Oleh Sabila Esfandiar
Beberapa tahun terakhir, lari nggak lagi sekadar olahraga murah meriah. Dulu cukup kaos oblong, celana training, dan sepatu seadanya buat jogging keliling kompleks. Sekarang, lari sudah jadi fenomena sosial penuh nuansa FOMO (fear of missing out).
Gak ikut race? Ketinggalan update. Nggak punya outfit kece? Siap-siap minder di feed Instagram. Nggak pakai smartwatch keren? Nanti nggak bisa pamer pace di Strava.
Fenomena ini mulai terasa sejak awal 2010-an, ketika event lari 5K dan 10K rutin digelar di kota besar. Awalnya simpel: wadah buat sehat sekaligus seru-seruan bareng komunitas. Tapi makin ke sini, formatnya naik level—fun run, charity run, night run, sampai half marathon atau full marathon.
Kalau dulu finish 5K sudah bikin bangga, sekarang ada standar tak kasat mata: “Minimal half marathon lah biar sah disebut pelari.” Lari pun jadi prestise sosial. Ikut race bergengsi jadi semacam simbol status, bukti kalau kamu bagian dari kalcer kekinian.
Di sinilah “kalcer pelari” lahir. Lari bukan soal jarak atau waktu, tapi soal gaya. Outfit pelari sekarang bisa bikin dompet ngos-ngosan:
- Headband/topi running: Rp400.000 – 1 juta
- Kacamata sport: Rp2 – 4 juta
- Kaos running official brand: Rp800.000 – 1,5 juta
- Celana running premium: Rp700.000 – 1 juta
- Jam tangan GPS (Garmin, Suunto, Coros): Rp4 – 15 juta
- Kaos kaki “anti-blister”: Rp300.000 – 500.000
- Sepatu lari flagship: Rp3 – 6 juta, bahkan sampai 8 juta
Kalau dijumlah, outfit lengkap bisa nyentuh Rp15–30 juta. Itu baru untuk satu race. Kadang pelari koleksi beberapa sepatu karena beda race beda sepatu. Jadi wajar kalau lemari sepatu larinya lebih penuh daripada sepatu kerja.
Fenomena ini makin terasa karena media sosial. Bukan cuma medali finisher yang diincar, tapi juga photo spot. Banyak pelari rela antre lama demi foto kece di garis finish. Hasilnya langsung tayang di Instagram, lengkap caption motivasi, pace, dan hashtag #runnersofinstagram.

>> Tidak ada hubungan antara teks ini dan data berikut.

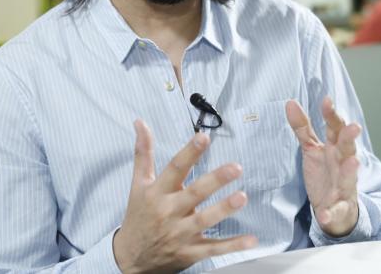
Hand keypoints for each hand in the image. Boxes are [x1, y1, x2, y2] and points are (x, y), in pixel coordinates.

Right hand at [113, 120, 257, 273]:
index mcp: (157, 193)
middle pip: (194, 193)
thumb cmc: (138, 216)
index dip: (189, 153)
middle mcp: (168, 212)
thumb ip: (143, 153)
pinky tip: (251, 240)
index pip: (174, 169)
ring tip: (242, 196)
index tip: (203, 137)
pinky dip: (232, 246)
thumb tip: (141, 122)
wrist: (129, 259)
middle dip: (215, 180)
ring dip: (224, 209)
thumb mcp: (138, 184)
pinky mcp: (190, 252)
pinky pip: (213, 249)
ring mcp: (180, 233)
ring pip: (204, 220)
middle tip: (236, 167)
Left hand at [286, 97, 360, 236]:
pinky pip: (335, 210)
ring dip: (351, 170)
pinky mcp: (338, 208)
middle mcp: (343, 164)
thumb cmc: (326, 173)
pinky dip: (330, 212)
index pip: (335, 128)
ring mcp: (343, 186)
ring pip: (350, 177)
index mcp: (335, 148)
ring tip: (353, 162)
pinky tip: (324, 213)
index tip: (327, 100)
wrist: (334, 209)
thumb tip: (290, 102)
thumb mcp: (312, 148)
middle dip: (351, 138)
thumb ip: (302, 127)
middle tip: (353, 126)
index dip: (332, 114)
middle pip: (348, 148)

Belum lagi Strava, yang bikin aktivitas lari bisa dishare: pace, jarak, rute, semua diumbar. Nggak sekadar tracking, tapi ajang pamer: siapa paling konsisten, siapa paling banyak long run, siapa paling aesthetic dengan rute berbentuk hati.
Gak salah kalau orang pengin tampil maksimal. Gear oke memang bikin olahraga lebih semangat. Tapi ketika fokus geser dari sehat ke gaya, dari kebugaran ke flexing, di situlah FOMO makin kerasa. Banyak yang merasa harus ikut race, beli sepatu terbaru, update outfit biar nggak ketinggalan tren.

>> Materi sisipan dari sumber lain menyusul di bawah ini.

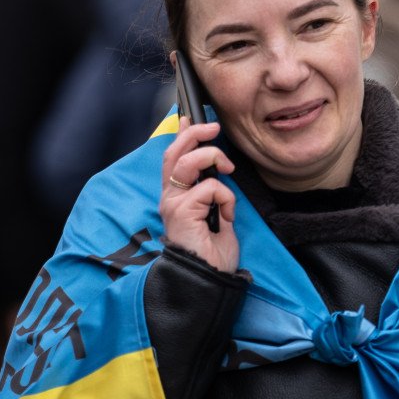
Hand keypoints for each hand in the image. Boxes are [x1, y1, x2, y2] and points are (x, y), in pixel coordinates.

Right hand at [160, 119, 239, 273]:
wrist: (209, 279)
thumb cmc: (213, 254)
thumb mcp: (218, 214)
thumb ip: (214, 193)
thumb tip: (219, 173)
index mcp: (176, 197)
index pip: (174, 158)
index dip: (181, 135)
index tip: (191, 119)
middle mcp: (170, 198)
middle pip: (174, 153)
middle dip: (194, 133)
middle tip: (213, 128)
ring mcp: (173, 203)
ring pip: (188, 162)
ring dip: (212, 157)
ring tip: (227, 170)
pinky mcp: (182, 211)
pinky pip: (209, 188)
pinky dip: (226, 197)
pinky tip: (228, 214)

Padahal esensi lari sederhana: gerakin badan, jaga kesehatan, nikmati prosesnya. Sayangnya, di era digital, lari berubah jadi panggung. Bukan cuma lomba adu cepat, tapi juga lomba siapa paling keren di kamera.
Fenomena ini makin terasa saat event lari disponsori brand besar dan didorong influencer. Poster race makin glossy, goodie bag makin fancy, jersey makin limited edition. Pelari pun terbagi dua: serius ngejar PB atau fokus ngejar foto terbaik. Yang kedua bikin kalcer lari terlihat seperti pesta mode outdoor. Lari cuma 10K, tapi foto bisa 20 slide di Instagram Story.
Fenomena FOMO ini bikin kita mikir ulang: lari untuk kesehatan, atau lari dari takut ketinggalan tren?
Nggak ada salahnya tampil keren atau punya gear mahal. Tapi jangan sampai tujuan awal olahraga hilang ditelan budaya flexing. Pace tercepat bukan di Strava, outfit termahal bukan di Instagram, tapi konsistensi buat tetap sehat, waras, dan bahagia.
Jadi, lari boleh, gaya juga nggak masalah. Asal jangan lupa: keringat yang kamu keluarkan lebih penting daripada outfit yang kamu kenakan.